PROBLEM TO SOLVE: If a record holds a picture, omit that picture and copy everything else exactly.

-=-=-=-=-

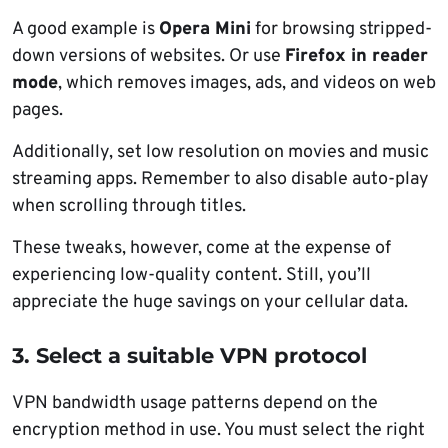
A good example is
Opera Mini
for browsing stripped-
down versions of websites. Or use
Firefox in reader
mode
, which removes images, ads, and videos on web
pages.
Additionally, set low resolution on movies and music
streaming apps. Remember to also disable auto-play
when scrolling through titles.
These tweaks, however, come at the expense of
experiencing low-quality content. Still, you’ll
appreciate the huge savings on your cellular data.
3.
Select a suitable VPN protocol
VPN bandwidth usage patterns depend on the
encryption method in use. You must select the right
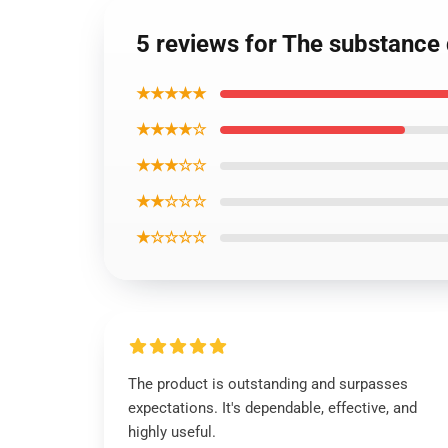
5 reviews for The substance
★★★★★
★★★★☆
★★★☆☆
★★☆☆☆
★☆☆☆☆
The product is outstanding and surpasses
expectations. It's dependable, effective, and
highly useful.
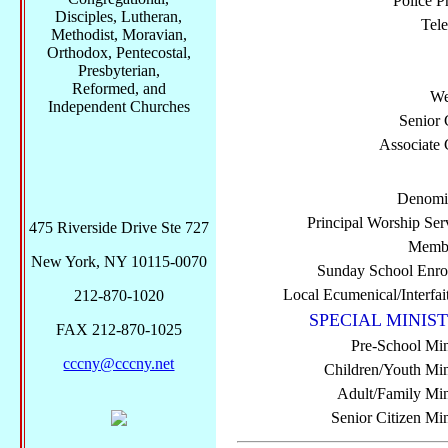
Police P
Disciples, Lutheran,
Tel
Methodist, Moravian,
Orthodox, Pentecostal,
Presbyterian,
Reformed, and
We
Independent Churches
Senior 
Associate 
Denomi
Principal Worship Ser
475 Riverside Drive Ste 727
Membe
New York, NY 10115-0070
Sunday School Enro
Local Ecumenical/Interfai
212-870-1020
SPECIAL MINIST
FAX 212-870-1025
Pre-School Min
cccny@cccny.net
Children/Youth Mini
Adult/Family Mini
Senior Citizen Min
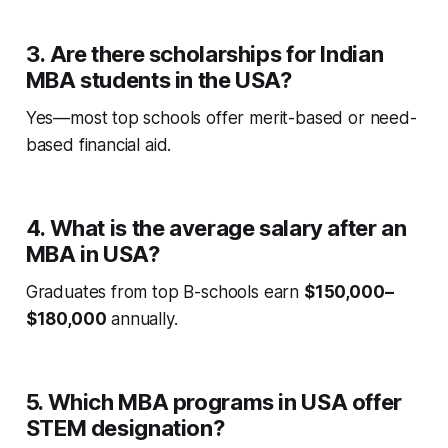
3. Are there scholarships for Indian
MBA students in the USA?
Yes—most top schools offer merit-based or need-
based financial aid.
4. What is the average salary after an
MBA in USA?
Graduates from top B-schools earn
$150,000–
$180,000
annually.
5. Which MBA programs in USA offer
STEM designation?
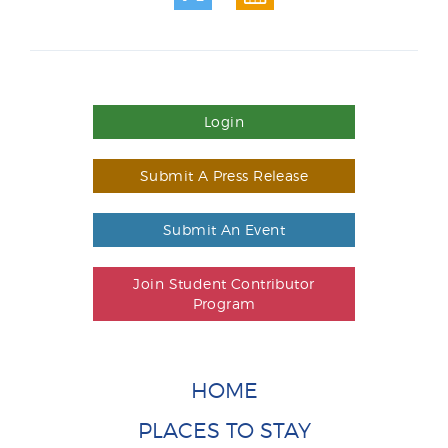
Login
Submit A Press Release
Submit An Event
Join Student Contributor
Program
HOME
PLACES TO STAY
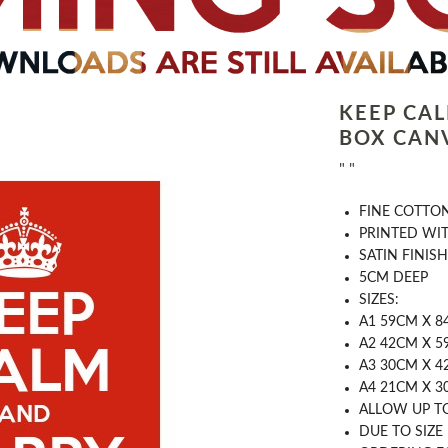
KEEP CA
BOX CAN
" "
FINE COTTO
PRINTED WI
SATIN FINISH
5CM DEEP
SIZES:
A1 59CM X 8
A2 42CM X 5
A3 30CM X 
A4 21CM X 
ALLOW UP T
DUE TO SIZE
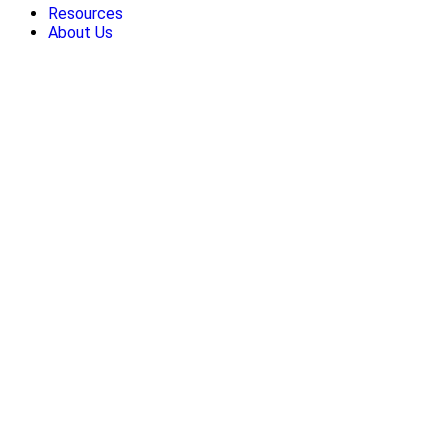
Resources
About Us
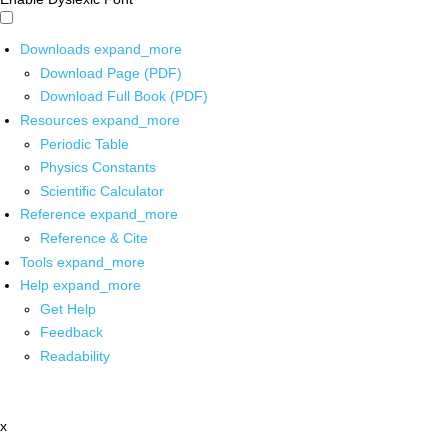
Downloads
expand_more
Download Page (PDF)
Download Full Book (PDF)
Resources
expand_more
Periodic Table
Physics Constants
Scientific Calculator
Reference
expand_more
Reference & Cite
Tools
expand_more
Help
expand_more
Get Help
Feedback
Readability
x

-=-=-=-=-

ANSWER SPACE:
A good example is
Opera Mini
for browsing stripped-
down versions of websites. Or use
Firefox in reader
mode
, which removes images, ads, and videos on web
pages.
Additionally, set low resolution on movies and music
streaming apps. Remember to also disable auto-play
when scrolling through titles.
These tweaks, however, come at the expense of
experiencing low-quality content. Still, you’ll
appreciate the huge savings on your cellular data.
3.
Select a suitable VPN protocol
VPN bandwidth usage patterns depend on the
encryption method in use. You must select the right
5 reviews for The substance
★★★★★
★★★★☆
★★★☆☆
★★☆☆☆
★☆☆☆☆
The product is outstanding and surpasses
expectations. It's dependable, effective, and
highly useful.
Police P
Disciples, Lutheran,
Tel
Methodist, Moravian,
Orthodox, Pentecostal,
Presbyterian,
Reformed, and
We
Independent Churches
Senior 
Associate 
Denomi
Principal Worship Ser
475 Riverside Drive Ste 727
Membe
New York, NY 10115-0070
Sunday School Enro
Local Ecumenical/Interfai
212-870-1020
SPECIAL MINIST
FAX 212-870-1025
Pre-School Min
cccny@cccny.net
Children/Youth Mini
Adult/Family Mini
Senior Citizen Min
3. Are there scholarships for Indian
MBA students in the USA?
Yes—most top schools offer merit-based or need-
based financial aid.
4. What is the average salary after an
MBA in USA?
Graduates from top B-schools earn
$150,000–
$180,000
annually.
5. Which MBA programs in USA offer
STEM designation?
Login
Submit A Press Release
Submit An Event
Join Student Contributor
Program
HOME
PLACES TO STAY
KEEP CA
BOX CAN
" "
FINE COTTO
PRINTED WI
SATIN FINISH
5CM DEEP
SIZES:
A1 59CM X 8
A2 42CM X 5
A3 30CM X 
A4 21CM X 
ALLOW UP T
DUE TO SIZE
Resources
About Us
Downloads
expand_more
Download Page (PDF)
Download Full Book (PDF)
Resources
expand_more
Periodic Table
Physics Constants
Scientific Calculator
Reference
expand_more
Reference & Cite
Tools
expand_more
Help
expand_more
Get Help
Feedback
Readability
x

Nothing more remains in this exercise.